Looking back to our pair trading strategy
A bit over a month ago, I suggested a strategy for uncertain and even bearish times. A pair-trade going long mid-cap with emphasis on growth, while simultaneously going short large-cap with emphasis on value. A quote:Even if this trade does not work as expected, I believe this pair-trade should lose less than the broad market, assuming the markets revisit their March lows. In other words, this is a market neutral trade, with some downside protection. In addition, I feel it has a higher upside potential than sitting on cash in times of increasing uncertainly, rising inflation, and schizophrenia.

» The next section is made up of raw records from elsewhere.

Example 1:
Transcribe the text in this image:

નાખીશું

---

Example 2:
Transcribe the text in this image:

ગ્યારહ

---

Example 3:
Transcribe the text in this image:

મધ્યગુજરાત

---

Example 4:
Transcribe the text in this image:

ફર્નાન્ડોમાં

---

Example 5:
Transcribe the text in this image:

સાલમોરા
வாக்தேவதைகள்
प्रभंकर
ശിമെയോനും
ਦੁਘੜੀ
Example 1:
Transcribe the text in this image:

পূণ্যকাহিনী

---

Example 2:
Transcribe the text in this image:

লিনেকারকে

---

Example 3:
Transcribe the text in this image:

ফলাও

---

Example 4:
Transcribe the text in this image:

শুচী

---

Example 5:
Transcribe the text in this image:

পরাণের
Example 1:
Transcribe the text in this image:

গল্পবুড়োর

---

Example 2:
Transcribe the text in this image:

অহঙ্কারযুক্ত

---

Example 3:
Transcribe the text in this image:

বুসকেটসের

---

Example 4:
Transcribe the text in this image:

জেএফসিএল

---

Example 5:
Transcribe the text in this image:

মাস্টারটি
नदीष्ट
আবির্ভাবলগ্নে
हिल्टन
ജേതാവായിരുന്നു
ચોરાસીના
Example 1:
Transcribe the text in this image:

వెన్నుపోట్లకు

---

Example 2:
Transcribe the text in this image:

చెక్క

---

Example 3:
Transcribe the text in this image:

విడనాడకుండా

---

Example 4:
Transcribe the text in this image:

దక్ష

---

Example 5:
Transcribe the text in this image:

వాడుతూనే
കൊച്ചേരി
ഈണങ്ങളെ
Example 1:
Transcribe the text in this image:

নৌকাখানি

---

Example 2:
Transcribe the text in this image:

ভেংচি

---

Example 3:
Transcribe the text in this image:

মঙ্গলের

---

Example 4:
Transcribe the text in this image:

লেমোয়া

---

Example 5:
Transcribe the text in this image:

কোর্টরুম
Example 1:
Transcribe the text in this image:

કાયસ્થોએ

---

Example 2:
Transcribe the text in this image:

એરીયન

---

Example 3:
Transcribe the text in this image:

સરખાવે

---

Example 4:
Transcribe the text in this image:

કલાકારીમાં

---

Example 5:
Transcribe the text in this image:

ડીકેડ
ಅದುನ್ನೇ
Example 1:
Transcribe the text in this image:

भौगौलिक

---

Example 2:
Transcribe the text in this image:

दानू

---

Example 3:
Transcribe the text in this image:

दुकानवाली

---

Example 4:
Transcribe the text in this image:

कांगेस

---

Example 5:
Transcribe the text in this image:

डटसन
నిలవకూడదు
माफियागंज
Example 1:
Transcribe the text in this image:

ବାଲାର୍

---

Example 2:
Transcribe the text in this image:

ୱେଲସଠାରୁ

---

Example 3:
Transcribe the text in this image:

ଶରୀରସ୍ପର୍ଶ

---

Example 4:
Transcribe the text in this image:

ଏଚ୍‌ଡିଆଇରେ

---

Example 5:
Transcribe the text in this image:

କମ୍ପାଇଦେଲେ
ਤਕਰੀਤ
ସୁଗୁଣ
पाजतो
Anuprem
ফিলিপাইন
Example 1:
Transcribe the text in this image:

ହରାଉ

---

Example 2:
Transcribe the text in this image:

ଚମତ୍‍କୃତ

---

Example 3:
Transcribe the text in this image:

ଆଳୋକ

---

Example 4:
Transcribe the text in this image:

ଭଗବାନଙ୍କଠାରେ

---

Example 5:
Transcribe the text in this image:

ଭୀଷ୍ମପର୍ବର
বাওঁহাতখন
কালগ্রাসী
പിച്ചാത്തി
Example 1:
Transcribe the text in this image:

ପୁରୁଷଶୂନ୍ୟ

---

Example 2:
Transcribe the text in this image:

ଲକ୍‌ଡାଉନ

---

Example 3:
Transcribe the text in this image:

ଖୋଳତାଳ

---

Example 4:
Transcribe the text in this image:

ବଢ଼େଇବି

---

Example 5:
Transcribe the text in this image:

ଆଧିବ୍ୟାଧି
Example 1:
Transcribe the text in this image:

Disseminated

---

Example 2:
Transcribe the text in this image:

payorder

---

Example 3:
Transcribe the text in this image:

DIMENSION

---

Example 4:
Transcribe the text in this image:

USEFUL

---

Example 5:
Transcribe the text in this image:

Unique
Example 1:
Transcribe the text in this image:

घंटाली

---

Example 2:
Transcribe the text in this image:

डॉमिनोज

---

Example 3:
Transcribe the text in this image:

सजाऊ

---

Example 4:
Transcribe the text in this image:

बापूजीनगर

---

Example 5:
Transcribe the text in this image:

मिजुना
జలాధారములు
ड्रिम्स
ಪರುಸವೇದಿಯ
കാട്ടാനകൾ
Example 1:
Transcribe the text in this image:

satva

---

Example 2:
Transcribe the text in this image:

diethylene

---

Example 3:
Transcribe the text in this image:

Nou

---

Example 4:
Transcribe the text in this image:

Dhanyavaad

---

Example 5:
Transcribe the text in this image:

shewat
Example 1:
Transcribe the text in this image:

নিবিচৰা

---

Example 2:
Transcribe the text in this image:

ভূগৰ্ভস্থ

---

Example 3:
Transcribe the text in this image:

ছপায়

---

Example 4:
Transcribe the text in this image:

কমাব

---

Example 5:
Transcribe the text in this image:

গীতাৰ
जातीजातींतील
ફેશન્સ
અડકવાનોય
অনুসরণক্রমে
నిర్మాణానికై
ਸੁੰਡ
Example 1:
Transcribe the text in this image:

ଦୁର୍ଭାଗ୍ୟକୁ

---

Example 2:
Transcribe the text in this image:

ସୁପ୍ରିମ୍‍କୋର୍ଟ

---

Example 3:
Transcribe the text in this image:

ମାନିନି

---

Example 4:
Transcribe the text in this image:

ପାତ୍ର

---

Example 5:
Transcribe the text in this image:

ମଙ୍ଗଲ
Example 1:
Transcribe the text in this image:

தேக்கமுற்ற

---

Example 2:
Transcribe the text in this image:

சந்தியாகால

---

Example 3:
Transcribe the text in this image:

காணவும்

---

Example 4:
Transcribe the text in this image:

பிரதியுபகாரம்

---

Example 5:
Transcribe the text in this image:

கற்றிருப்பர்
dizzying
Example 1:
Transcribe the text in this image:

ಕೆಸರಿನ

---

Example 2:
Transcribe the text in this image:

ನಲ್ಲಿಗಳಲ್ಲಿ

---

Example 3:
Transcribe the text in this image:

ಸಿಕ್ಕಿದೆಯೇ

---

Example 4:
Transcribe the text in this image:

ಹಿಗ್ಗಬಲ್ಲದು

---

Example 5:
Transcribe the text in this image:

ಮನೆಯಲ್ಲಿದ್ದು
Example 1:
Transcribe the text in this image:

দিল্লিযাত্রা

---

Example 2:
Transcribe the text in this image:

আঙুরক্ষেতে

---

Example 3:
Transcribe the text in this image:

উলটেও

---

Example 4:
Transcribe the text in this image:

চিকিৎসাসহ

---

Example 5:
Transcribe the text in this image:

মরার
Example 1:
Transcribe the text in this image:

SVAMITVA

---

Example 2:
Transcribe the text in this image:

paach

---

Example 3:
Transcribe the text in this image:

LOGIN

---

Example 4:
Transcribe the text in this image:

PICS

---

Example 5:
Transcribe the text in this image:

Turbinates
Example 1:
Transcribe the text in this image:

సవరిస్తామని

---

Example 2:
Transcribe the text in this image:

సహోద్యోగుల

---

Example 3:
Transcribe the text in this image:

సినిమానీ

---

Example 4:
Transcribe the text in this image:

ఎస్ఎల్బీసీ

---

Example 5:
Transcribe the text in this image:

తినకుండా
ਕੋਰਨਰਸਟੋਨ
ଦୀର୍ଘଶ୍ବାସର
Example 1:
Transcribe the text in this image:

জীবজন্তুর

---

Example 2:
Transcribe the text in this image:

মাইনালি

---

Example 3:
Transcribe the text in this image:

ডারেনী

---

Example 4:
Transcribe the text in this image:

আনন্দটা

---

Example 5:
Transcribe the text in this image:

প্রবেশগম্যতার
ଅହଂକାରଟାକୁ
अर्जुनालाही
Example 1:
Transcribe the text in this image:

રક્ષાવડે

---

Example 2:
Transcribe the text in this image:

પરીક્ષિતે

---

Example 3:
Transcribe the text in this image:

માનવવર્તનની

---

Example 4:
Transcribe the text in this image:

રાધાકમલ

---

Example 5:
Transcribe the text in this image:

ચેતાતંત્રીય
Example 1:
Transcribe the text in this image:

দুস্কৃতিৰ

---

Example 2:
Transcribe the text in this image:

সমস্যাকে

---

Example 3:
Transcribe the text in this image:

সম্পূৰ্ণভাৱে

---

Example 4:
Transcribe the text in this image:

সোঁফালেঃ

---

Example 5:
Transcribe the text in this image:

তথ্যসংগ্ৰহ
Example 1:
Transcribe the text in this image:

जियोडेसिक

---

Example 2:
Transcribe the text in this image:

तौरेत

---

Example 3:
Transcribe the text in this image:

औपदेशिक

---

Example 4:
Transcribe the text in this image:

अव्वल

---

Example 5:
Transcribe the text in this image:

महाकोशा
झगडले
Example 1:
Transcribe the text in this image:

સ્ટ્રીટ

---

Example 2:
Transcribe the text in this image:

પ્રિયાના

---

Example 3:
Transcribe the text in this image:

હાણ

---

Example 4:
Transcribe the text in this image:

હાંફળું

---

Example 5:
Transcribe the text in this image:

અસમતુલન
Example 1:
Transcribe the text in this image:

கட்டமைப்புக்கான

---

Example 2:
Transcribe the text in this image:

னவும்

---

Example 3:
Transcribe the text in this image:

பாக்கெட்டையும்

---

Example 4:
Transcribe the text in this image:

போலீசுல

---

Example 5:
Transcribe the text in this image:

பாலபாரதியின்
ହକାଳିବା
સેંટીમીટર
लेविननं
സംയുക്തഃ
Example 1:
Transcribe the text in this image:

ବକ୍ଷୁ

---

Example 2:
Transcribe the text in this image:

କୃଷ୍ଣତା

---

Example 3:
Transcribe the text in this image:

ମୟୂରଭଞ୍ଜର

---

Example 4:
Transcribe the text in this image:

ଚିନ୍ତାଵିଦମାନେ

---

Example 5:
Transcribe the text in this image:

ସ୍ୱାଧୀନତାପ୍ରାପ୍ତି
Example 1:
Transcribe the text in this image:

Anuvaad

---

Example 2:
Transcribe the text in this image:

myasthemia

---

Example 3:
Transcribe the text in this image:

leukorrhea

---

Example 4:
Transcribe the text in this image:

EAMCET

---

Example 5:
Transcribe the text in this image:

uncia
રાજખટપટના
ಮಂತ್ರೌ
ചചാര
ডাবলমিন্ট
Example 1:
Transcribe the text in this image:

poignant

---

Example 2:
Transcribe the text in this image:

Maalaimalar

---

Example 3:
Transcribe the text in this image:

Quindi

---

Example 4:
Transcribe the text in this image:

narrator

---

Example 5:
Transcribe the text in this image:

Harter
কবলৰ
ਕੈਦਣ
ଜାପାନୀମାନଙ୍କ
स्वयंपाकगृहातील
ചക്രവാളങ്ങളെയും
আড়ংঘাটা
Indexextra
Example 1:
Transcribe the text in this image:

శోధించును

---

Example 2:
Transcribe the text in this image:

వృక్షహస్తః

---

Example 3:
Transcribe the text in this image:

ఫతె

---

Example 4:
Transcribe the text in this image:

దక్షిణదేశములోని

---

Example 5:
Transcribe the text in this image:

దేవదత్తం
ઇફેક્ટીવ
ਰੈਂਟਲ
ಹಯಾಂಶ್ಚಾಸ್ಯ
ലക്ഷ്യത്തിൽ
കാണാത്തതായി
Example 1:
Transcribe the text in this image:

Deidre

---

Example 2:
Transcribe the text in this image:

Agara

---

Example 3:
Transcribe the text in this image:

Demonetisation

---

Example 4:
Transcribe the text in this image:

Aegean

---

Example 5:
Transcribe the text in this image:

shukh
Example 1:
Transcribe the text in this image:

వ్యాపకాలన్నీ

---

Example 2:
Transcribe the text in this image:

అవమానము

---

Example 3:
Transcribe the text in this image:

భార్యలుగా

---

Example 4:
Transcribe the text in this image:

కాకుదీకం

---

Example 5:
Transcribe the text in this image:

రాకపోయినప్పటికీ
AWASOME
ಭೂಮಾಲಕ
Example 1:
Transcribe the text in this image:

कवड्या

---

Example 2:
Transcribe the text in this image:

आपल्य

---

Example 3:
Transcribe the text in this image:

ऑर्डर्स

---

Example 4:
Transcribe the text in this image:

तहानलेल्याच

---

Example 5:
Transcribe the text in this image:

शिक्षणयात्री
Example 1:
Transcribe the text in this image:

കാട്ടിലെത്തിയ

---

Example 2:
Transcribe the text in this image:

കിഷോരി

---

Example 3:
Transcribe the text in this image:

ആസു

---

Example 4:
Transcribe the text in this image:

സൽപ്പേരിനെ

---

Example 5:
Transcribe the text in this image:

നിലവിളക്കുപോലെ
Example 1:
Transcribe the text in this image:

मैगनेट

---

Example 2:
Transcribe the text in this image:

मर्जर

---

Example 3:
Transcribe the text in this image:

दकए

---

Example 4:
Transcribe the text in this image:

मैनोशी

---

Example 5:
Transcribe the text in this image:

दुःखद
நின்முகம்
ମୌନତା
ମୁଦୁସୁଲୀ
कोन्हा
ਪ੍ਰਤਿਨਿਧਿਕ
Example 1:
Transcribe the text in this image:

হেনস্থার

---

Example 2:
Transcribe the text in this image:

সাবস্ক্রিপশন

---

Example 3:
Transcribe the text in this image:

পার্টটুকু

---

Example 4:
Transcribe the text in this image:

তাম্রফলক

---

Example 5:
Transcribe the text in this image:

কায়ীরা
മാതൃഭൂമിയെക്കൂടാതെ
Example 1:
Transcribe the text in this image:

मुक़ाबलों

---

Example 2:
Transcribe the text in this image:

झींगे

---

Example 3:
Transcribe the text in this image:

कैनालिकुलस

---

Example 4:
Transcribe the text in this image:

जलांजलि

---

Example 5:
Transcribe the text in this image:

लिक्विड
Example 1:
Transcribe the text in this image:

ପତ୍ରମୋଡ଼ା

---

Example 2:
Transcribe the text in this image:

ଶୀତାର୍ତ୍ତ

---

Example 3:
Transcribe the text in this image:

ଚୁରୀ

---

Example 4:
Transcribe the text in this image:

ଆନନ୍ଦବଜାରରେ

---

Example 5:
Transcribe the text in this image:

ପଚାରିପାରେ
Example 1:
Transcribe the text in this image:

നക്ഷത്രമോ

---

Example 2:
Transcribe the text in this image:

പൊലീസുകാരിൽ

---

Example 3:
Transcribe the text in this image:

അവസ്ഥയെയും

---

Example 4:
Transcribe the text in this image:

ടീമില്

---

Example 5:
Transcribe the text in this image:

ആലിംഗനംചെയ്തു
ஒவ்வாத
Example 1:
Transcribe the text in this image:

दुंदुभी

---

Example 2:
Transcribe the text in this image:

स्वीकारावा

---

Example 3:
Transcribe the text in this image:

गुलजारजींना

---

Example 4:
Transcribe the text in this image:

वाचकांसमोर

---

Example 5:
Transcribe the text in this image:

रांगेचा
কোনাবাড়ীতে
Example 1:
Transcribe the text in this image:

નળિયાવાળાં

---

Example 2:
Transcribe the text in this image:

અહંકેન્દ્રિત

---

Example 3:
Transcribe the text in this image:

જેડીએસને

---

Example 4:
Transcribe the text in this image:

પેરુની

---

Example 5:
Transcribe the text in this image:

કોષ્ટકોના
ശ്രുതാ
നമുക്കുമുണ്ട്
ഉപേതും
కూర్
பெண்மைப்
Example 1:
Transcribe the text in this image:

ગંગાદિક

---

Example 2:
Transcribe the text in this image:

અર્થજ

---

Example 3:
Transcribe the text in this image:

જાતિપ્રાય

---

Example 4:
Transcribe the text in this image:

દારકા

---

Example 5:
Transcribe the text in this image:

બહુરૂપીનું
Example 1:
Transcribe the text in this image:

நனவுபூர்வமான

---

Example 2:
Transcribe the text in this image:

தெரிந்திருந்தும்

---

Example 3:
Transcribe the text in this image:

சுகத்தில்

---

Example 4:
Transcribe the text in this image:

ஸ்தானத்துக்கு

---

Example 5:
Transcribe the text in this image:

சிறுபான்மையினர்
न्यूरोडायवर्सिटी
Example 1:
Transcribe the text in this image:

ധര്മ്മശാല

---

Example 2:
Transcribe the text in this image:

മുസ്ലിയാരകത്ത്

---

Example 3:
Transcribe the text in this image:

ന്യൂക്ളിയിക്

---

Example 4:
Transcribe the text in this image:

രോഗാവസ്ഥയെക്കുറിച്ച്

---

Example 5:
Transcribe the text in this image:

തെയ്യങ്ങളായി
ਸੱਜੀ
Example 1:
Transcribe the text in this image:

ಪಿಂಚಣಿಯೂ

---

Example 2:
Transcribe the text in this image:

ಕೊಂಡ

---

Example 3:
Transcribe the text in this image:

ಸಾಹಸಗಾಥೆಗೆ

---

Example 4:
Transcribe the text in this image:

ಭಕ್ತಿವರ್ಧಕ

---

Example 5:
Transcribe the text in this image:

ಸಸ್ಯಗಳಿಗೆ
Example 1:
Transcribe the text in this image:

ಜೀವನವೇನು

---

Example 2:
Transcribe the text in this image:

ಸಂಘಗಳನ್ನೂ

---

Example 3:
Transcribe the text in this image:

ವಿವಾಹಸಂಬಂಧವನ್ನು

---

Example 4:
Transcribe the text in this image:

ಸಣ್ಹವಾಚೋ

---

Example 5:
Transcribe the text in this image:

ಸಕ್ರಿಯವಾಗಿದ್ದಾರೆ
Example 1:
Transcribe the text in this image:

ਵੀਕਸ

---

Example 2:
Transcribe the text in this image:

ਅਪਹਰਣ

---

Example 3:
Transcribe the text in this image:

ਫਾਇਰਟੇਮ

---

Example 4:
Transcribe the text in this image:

The strategy has performed as I expected it to perform. It didn't gain much, unless you picked the best pair combo (IJK vs IWD), but it completely avoided the nearly 10% melt-down in the broad markets. Here's a chart showing the relative performance of some of the ETFs mentioned:
If on Monday (July 14th) the markets rally, and financials rally even more (a relief rally) it may erase and even reverse these gains. Still, I think this strategy is viable for the next few months as a low-risk bet for those who fear the market has still a way to go down.
Then again, my own bottom bell has just given the signal, so I would at least partly cover the short part of the pair for now.
Disclaimer: this should not be considered as investment advice. It is merely describing my own thoughts and actions.
As always, any feedback, question, request, criticism, is welcome.